TEXT SHOWN Block Start
I think I posted a discussion of this game in another Thread, perhaps in the Chit Chat Forum before there was a Maths Forum.

Consider three dice, each of which has the same number on opposite faces.
  • Die A has 1, 6, 8 (twice each).
  • Die B has 3, 5, 7 (twice each).
  • Die C has 2, 4, 9 (twice each).
Now consider playing a game using the above three dice. Each of three players uses one of the above three dice. For conveneince, call the players Albert, Bob, & Charlie using die A, B, & C respectively.

A play consists of each player rolling his die once. If the number rolled by Albert is higher than that rolled by Bob, Bob pays Albert $1.00, and vice versa. Similarly: Albert pays or gets paid by Charlie; And Bob pays or gets paid by Charlie.
TEXT SHOWN Block End
Resume the forum post about the three-player dice game, starting right after its last sentence.
RECORDED DATA Block Start
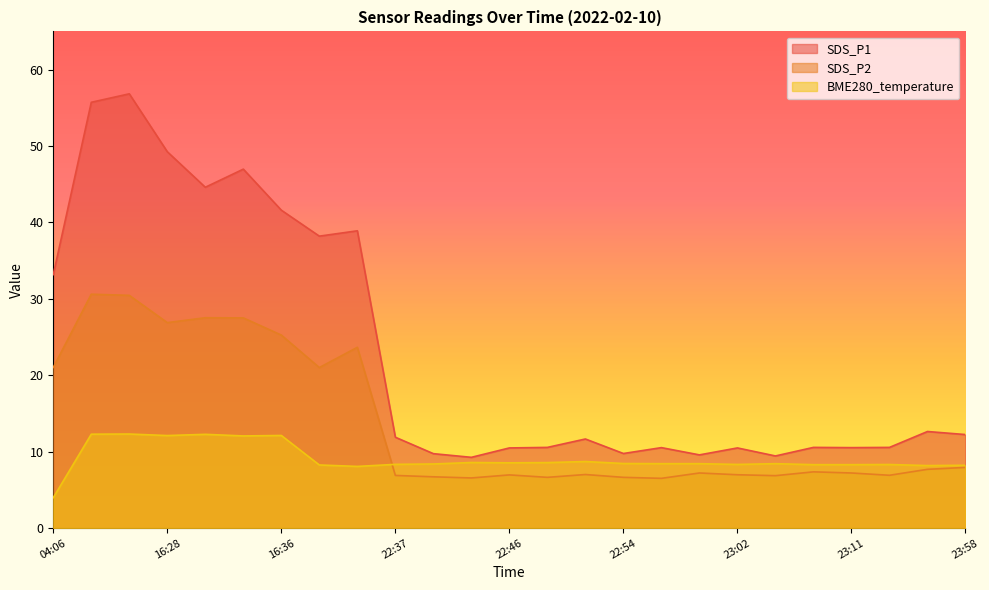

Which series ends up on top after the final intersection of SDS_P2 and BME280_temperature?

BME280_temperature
RECORDED DATA Block End
## TASK OUTPUT
Note that a single roll cannot result in a tie. From the point of view of one player (say Albert), there are three possibilites.
  • He loses to both Bob & Charlie and pays $2.00
  • He wins from both and gets paid $2.00
  • He wins from one and loses to the other player, breaking even.
I hope the above provides an adequate description of the game.

Now, calculate the following probablilites.
  • P(Albert winning from Bob).
  • P(Bob winning from Charlie)
  • P(Charlie winning from Albert)